I was sitting this evening by our family Christmas tree after putting my girls to sleep. It is a time I enjoy each evening of intentional thought and prayer on Advent. This has been a particularly revealing Advent for me in many ways, and it is of course not yet over. As we are nearing the final week in Advent, my thoughts have centered on the question of why is it, that it is so hard? . . . so hard to be intentional in thought and prayer, so hard to be focused on the true meaning of Christmas, so hard to actually allow God to do the work and not do it all myself.

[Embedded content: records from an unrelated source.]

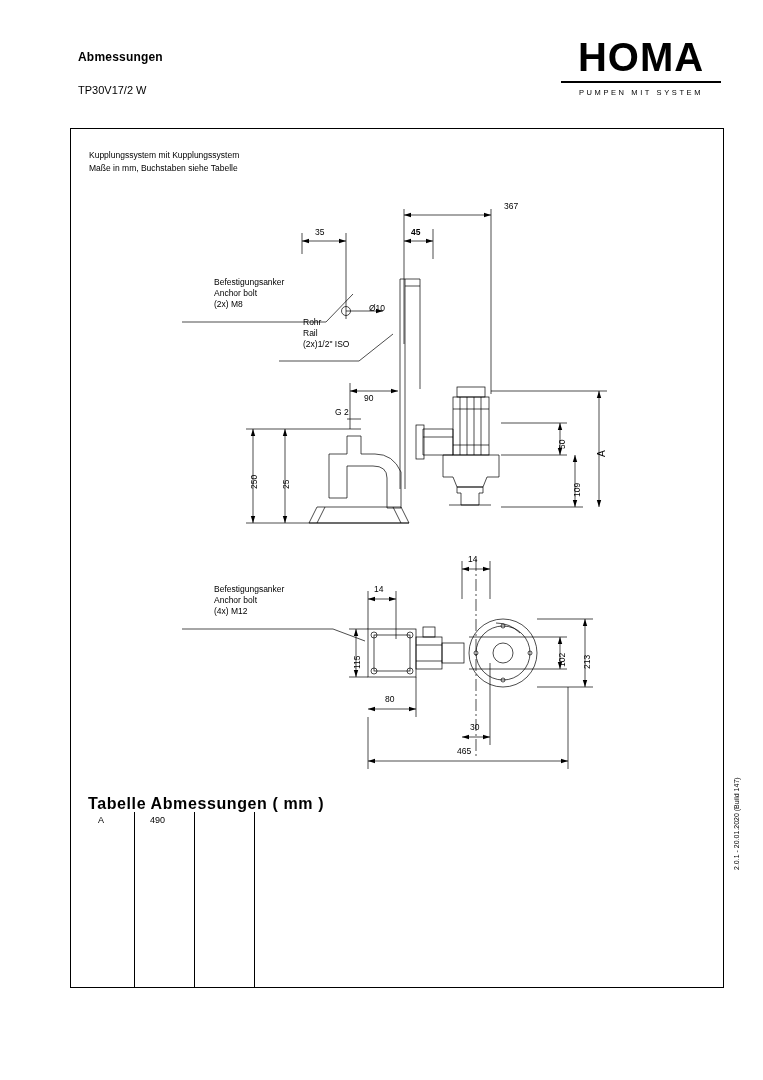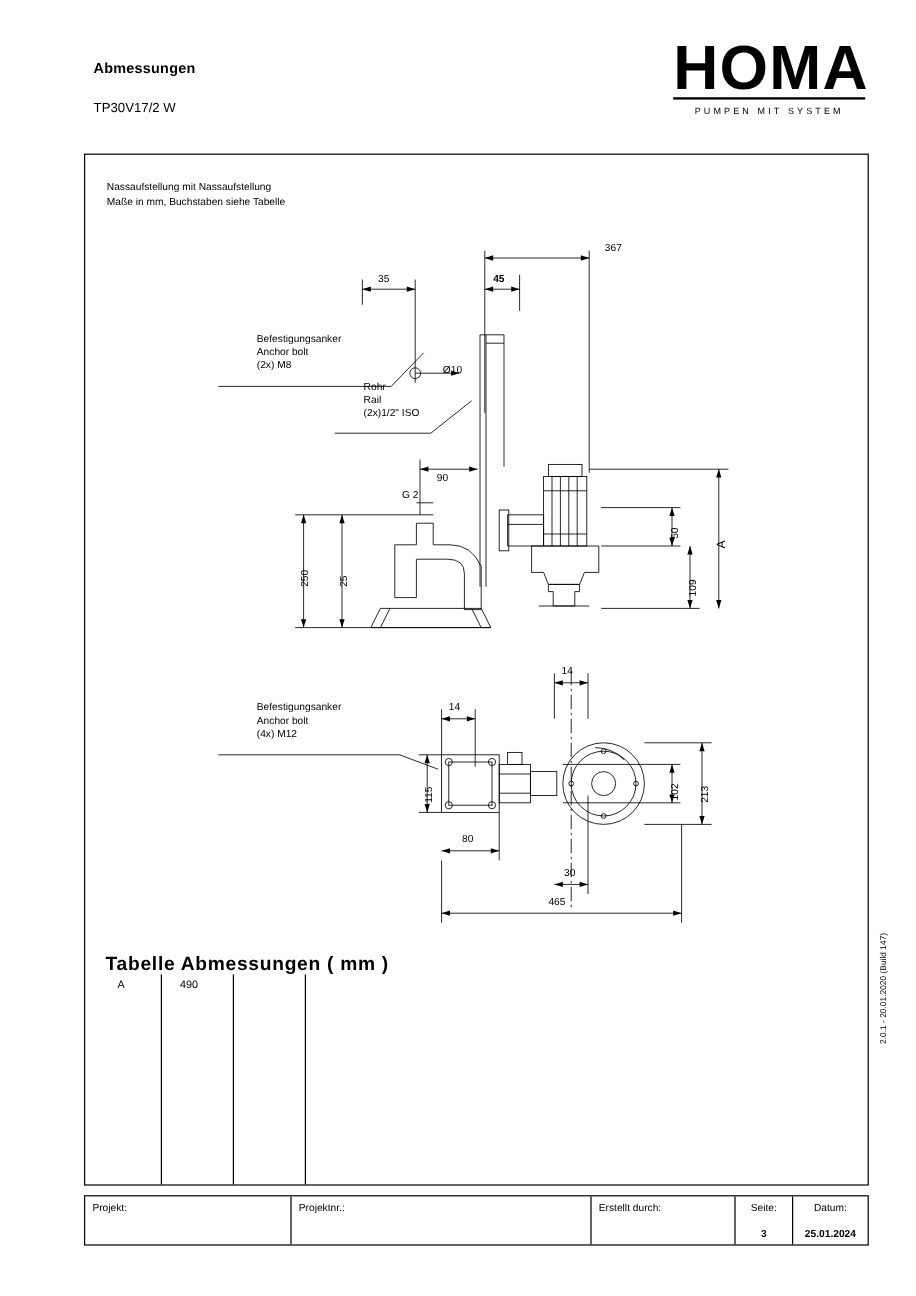--- a/index.html
+++ b/index.html
@@ -21,21 +21,21 @@
   }
   .doc-subtitle {
     position:absolute; left:78px; top:84px;
     font-size:11px;
   }
   .logo {
     position:absolute; right:42px; top:36px;
     width:160px; text-align:center;
   }
   .logo-word {
-    font-size:52px; font-weight:bold; letter-spacing:1px;
+    font-size:40px; font-weight:bold; letter-spacing:1px;
     line-height:42px; font-family:"Liberation Sans", sans-serif;text-align:center;
   }
   .logo-sub {
     font-size:7.5px; letter-spacing:2.6px; margin-top:5px;
   }
   .logo-rule {
     height:2px; background:#000; margin:3px 0 4px 0;
   }
 
   
@@ -115,21 +115,21 @@
 
   <div class="logo">
     <div class="logo-word">HOMA</div>
     <div class="logo-rule"></div>
     <div class="logo-sub">PUMPEN MIT SYSTEM</div>
   </div>
 
   <div class="frame">
 
     <div class="note">
-      <div>Nassaufstellung mit Nassaufstellung</div>
+      <div>Kupplungssystem mit Kupplungssystem</div>
       <div>Maße in mm, Buchstaben siehe Tabelle</div>
     </div>
 
     <div class="canvas">
 
       <svg width="654" height="860">
         <g stroke="#000" fill="none" stroke-width="0.7">
 
           <line x1="333" y1="80" x2="333" y2="215"></line>
           <line x1="420" y1="80" x2="420" y2="265"></line>
@@ -351,33 +351,14 @@
     <div class="vline" style="left:106px;"></div>
     <div class="vline" style="left:166px;"></div>
     <div class="row">
       <span class="dt-key">A</span>
       <span class="dt-val">490</span>
     </div>
   </div>
 
   <div class="rev">2.0.1 - 20.01.2020 (Build 147)</div>
 
-  <div class="titleblock">
-    <div class="tb-cell tb-projekt">
-      <span>Projekt:</span>
-    </div>
-    <div class="tb-cell tb-projektnr">
-      <span>Projektnr.:</span>
-    </div>
-    <div class="tb-cell tb-erstellt">
-      <span>Erstellt durch:</span>
-    </div>
-    <div class="tb-cell tb-seite">
-      <span>Seite:</span>
-      <span class="tb-val">3</span>
-    </div>
-    <div class="tb-cell tb-datum">
-      <span>Datum:</span>
-      <span class="tb-val">25.01.2024</span>
-    </div>
-  </div>
 
 </div>
 
 </body></html>

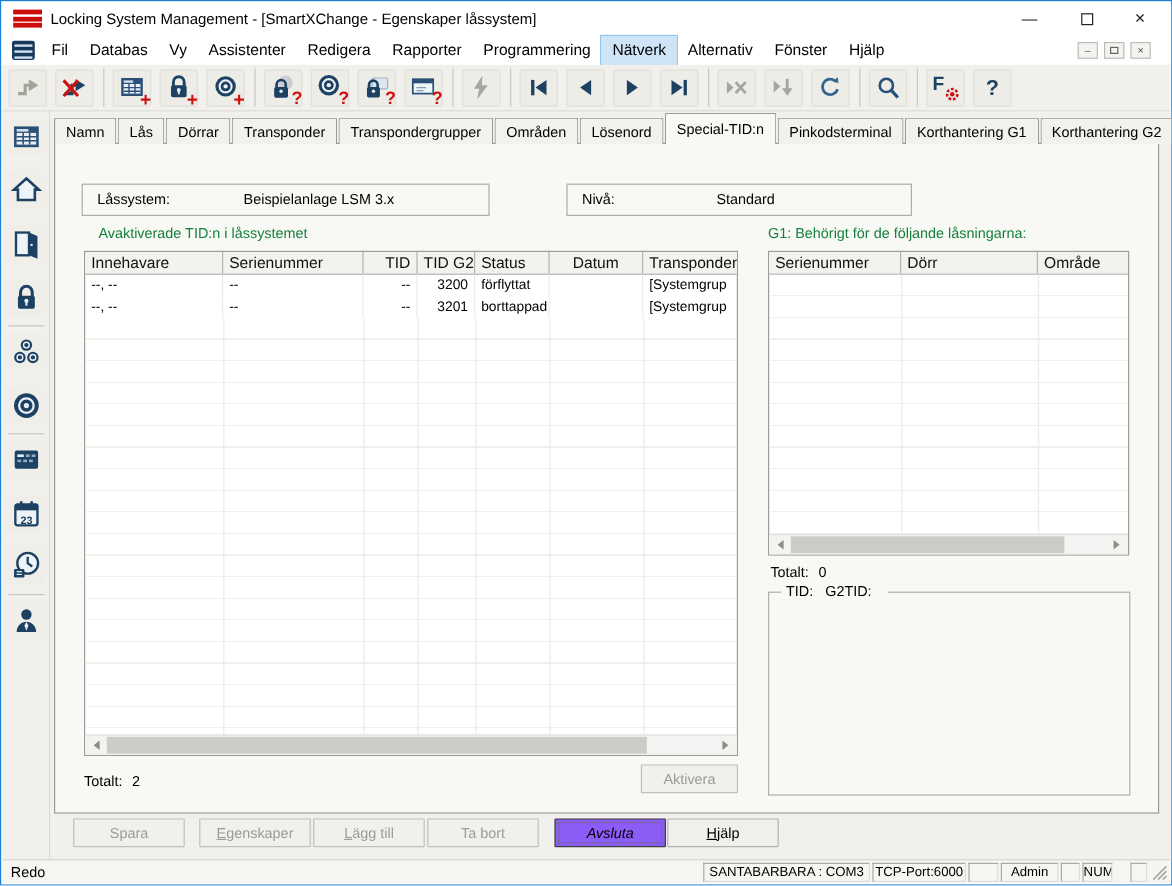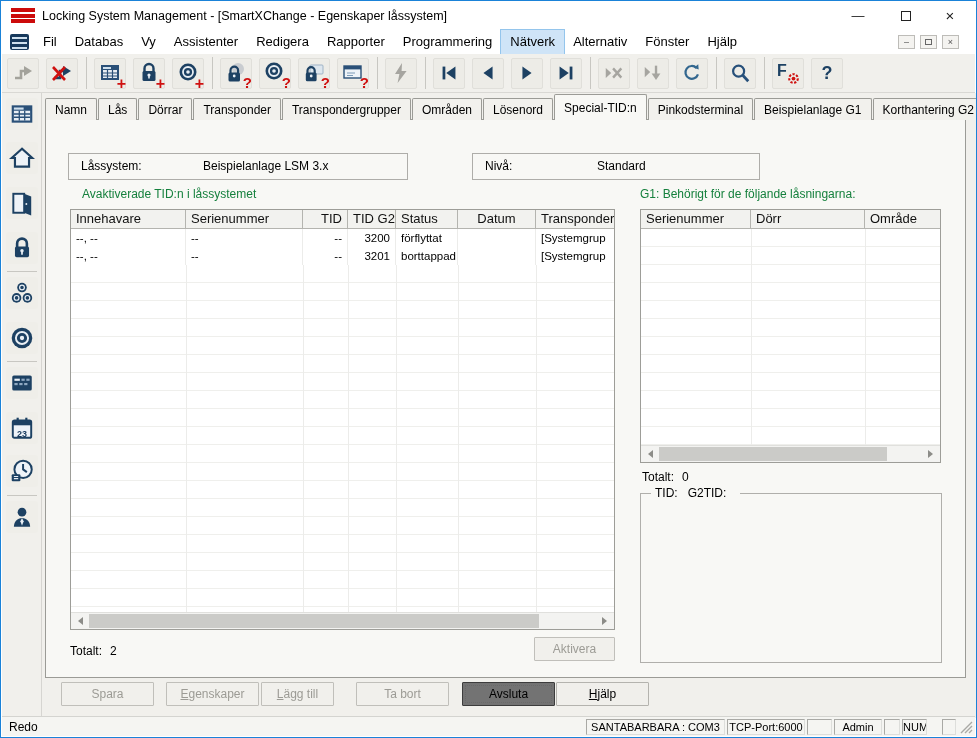--- a/index.html
+++ b/index.html
@@ -82,21 +82,21 @@
   .groupbox .glabel { position:absolute; top:-8px; left:10px; background:#f8f8f5; padding:0 4px; font-size:12px; color:#000; }
   .groupbox .glabel span { margin-right:10px; }
 
   
   .total { position:absolute; font-size:12px; color:#000; }
   .total b { font-weight:normal; margin-left:8px; }
 
   
   .btn { position:absolute; height:24px; background:#f0efeb; border:1px solid #b4b3ae; font-size:12px; color:#000; text-align:center; line-height:22px; border-radius:1px; }
   .btn.disabled { color:#9c9b95; border-color:#c0bfba; background:#f1f0ec; }
-  .btn.focused { border:1px solid #3c3c3c; outline:1px dotted #6a6a6a; outline-offset:-4px; background:#737373; }
+  .btn.focused { border:1px solid #3c3c3c; outline:1px dotted #6a6a6a; outline-offset:-4px; background:#8b5cf6;font-style:italic; }
   .u { text-decoration:underline; }
 
   
   .statusbar { position:absolute; left:1px; bottom:1px; right:1px; height:20px; background:#f5f5f2; border-top:1px solid #d4d4d0; }
   .sb-ready { position:absolute; left:7px; top:0; line-height:20px; font-size:12px; color:#000; }
   .sb-seg { position:absolute; top:2px; height:16px; border:1px solid; border-color:#a9a9a5 #dddedb #dddedb #a9a9a5; font-size:11px; line-height:14px; text-align:center; color:#000; overflow:hidden; white-space:nowrap; }
   .grip { position:absolute; right:2px; bottom:2px; width:13px; height:13px; }
 </style>
 </head>
 <body>
@@ -381,21 +381,21 @@
     <div class="tabs">
       <span class="tab">Namn</span>
       <span class="tab">Lås</span>
       <span class="tab">Dörrar</span>
       <span class="tab">Transponder</span>
       <span class="tab">Transpondergrupper</span>
       <span class="tab">Områden</span>
       <span class="tab">Lösenord</span>
       <span class="tab active">Special-TID:n</span>
       <span class="tab">Pinkodsterminal</span>
-      <span class="tab">Beispielanlage G1</span>
+      <span class="tab">Korthantering G1</span>
       <span class="tab">Korthantering G2</span>
     </div>
 
     <div class="tabcontrol">
 
       <div class="fbox" style="left:22px; top:33px; width:340px;">
         <span class="lbl">Låssystem:</span>
         <span class="val" style="left:134px">Beispielanlage LSM 3.x</span>
       </div>
       <div class="fbox" style="left:426px; top:33px; width:288px;">
@@ -486,21 +486,21 @@
 
       <div class="groupbox" style="left:594px; top:373px; width:302px; height:170px;">
         <span class="glabel">
           <span>TID:</span><span>G2TID:</span>
         </span>
       </div>
     </div>
 
     <span class="btn disabled" style="left:19px; top:589px; width:93px;"><span class="u"></span><span>Spara</span></span>
     <span class="btn disabled" style="left:124px; top:589px; width:93px;"><span class="u">E</span><span>genskaper</span></span>
-    <span class="btn disabled" style="left:219px; top:589px; width:73px;"><span class="u">L</span><span>ägg till</span></span>
+    <span class="btn disabled" style="left:219px; top:589px; width:93px;"><span class="u">L</span><span>ägg till</span></span>
     <span class="btn disabled" style="left:314px; top:589px; width:93px;"><span class="u"></span><span>Ta bort</span></span>
     <span class="btn focused" style="left:420px; top:589px; width:93px;"><span class="u"></span><span>Avsluta</span></span>
     <span class="btn" style="left:514px; top:589px; width:93px;"><span class="u">H</span><span>jälp</span></span>
   </div>
 
   <div class="statusbar">
     <span class="sb-ready">Redo</span>
     <span class="sb-seg" style="left:584px; width:139px;">SANTABARBARA : COM3</span>
     <span class="sb-seg" style="left:725px; width:78px;">TCP-Port:6000</span>
     <span class="sb-seg" style="left:805px; width:25px;"></span>

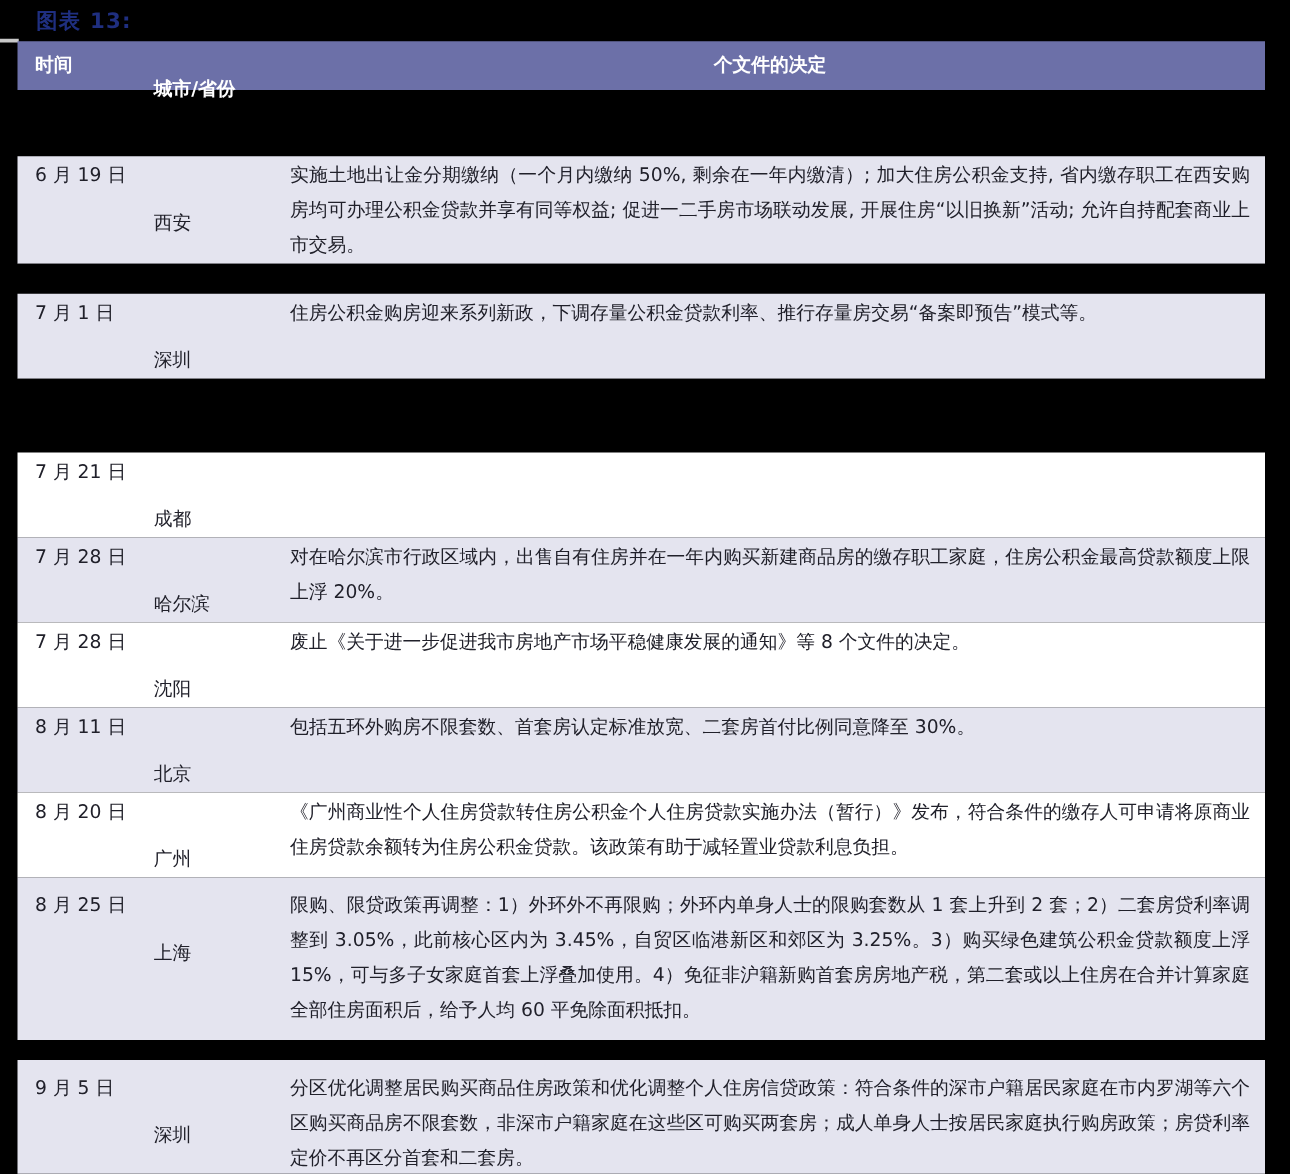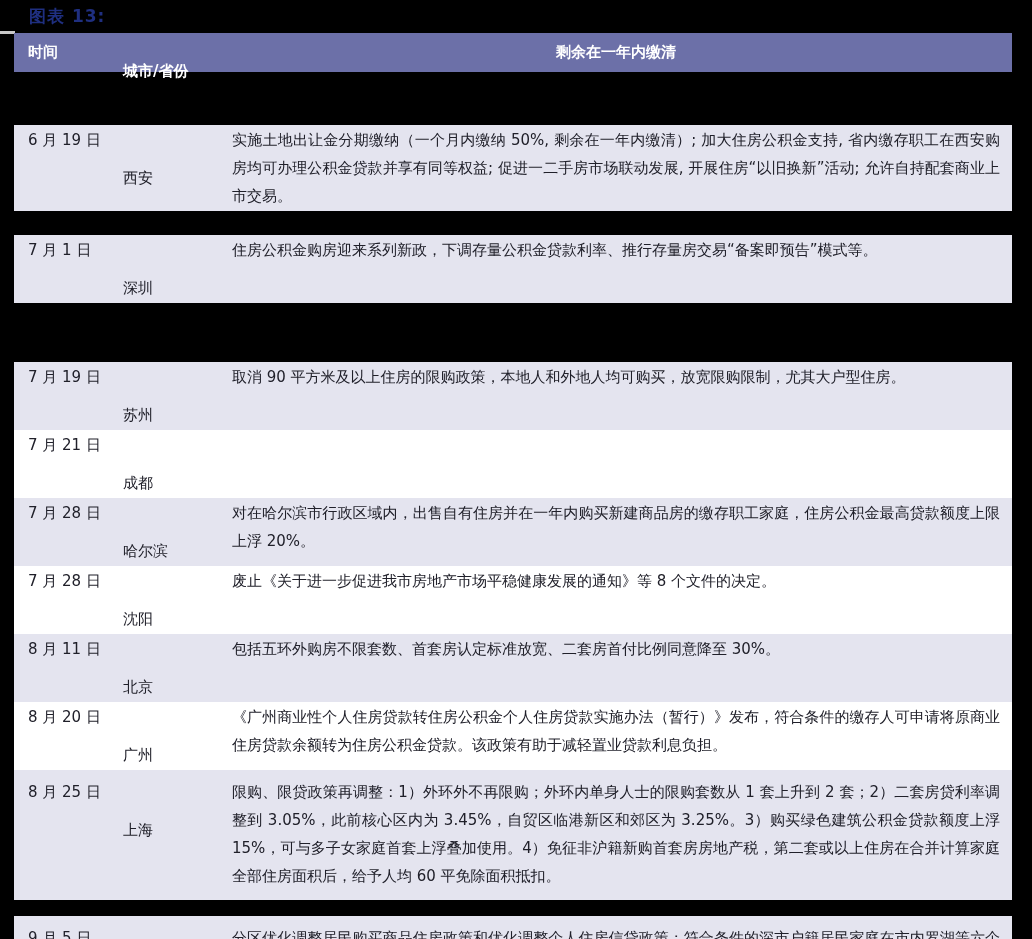--- a/index.html
+++ b/index.html
@@ -40,41 +40,36 @@
 </head>
 <body>
 
 <div class="figure-title">图表 13:</div>
 <div class="table-top-tick"></div>
 
 <div class="policy-table">
   <div class="thead">
     <div class="col-date">时间</div>
     <div class="col-city">城市/省份</div>
-    <div class="col-policy head-policy">剩余在一年内缴清</div>
+    <div class="col-policy head-policy">个文件的决定</div>
   </div>
   <div id="tbody">
       <div class="gap" style="height: 53px;"></div>
       <div class="row alt">
         <div class="col-date">6 月 19 日</div>
         <div class="col-city">西安</div>
         <div class="col-policy">实施土地出让金分期缴纳（一个月内缴纳 50%, 剩余在一年内缴清）; 加大住房公积金支持, 省内缴存职工在西安购房均可办理公积金贷款并享有同等权益; 促进一二手房市场联动发展, 开展住房“以旧换新”活动; 允许自持配套商业上市交易。</div>
       </div>
       <div class="gap" style="height: 24px;"></div>
       <div class="row alt">
         <div class="col-date">7 月 1 日</div>
         <div class="col-city">深圳</div>
         <div class="col-policy">住房公积金购房迎来系列新政，下调存量公积金贷款利率、推行存量房交易“备案即预告”模式等。</div>
       </div>
       <div class="gap" style="height: 59px;"></div>
-      <div class="row alt">
-        <div class="col-date">7 月 19 日</div>
-        <div class="col-city">苏州</div>
-        <div class="col-policy">取消 90 平方米及以上住房的限购政策，本地人和外地人均可购买，放宽限购限制，尤其大户型住房。</div>
-      </div>
       <div class="row white">
         <div class="col-date">7 月 21 日</div>
         <div class="col-city">成都</div>
       </div>
       <div class="row alt">
         <div class="col-date">7 月 28 日</div>
         <div class="col-city">哈尔滨</div>
         <div class="col-policy">对在哈尔滨市行政区域内，出售自有住房并在一年内购买新建商品房的缴存职工家庭，住房公积金最高贷款额度上限上浮 20%。</div>
       </div>
       <div class="row white">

It occurred to me tonight, after much reflection, a thought that has settled into my head on occasion before; it is not about me, or us, or any one person in particular. It is, however, about the body of Christ. We are all living members of that one body. We work so hard at getting it "right," finding ourselves merely scratching at the surface of what that true "right" is. And really, how is it that the right-before-our-very-eyes "right" is overlooked? I thought that I had it all figured out. I would get it all done, the shopping, the decorating, the planning, and I would then have time to truly enjoy the Advent season. I fell back into an old habit of wanting to have control over every. last. detail. of my own life. It was all done and I was ready . . . ready for my enlightening, for my peace, for my true happiness. However, I forgot one thing; Emmanuel, God with us, Jesus, our Messiah. How could I have forgotten? I had it all planned, but sadly, there was no room in the inn of my heart for the one true gift that I was waiting for. And here in this tearful realization was/is that gift that I have been waiting for. I am not in control, God is. I think that perhaps all those who have a spiritual relationship with God and who are in a constant state of Christian formation realize at some point that serving God's needs and their own needs has to be reconciled. One has to let the desire to serve self die in order to allow the true self to live. What I have only just begun to understand is that true self is God, living and breathing in each of us and the one true light that shines brightly in the wilderness of our souls. God, living and breathing inside of each of us is the Emmanuel born to us in that manger so long ago, and the one who will come again.
This intentionality in prayer and thought over what gifts God does bestow on us at Advent is one I have not practiced in the past; however, it is a practice I truly have felt has rendered me stripped of personal knowledge of what I thought I knew would come. I have found myself in a quandary of paradoxical feelings of uncertainty, yet certainness; unrest, yet peace. I do not yet know what more I will glean from this time in Advent. What I do know for certain is that only God has the answers in store for me and for all of us.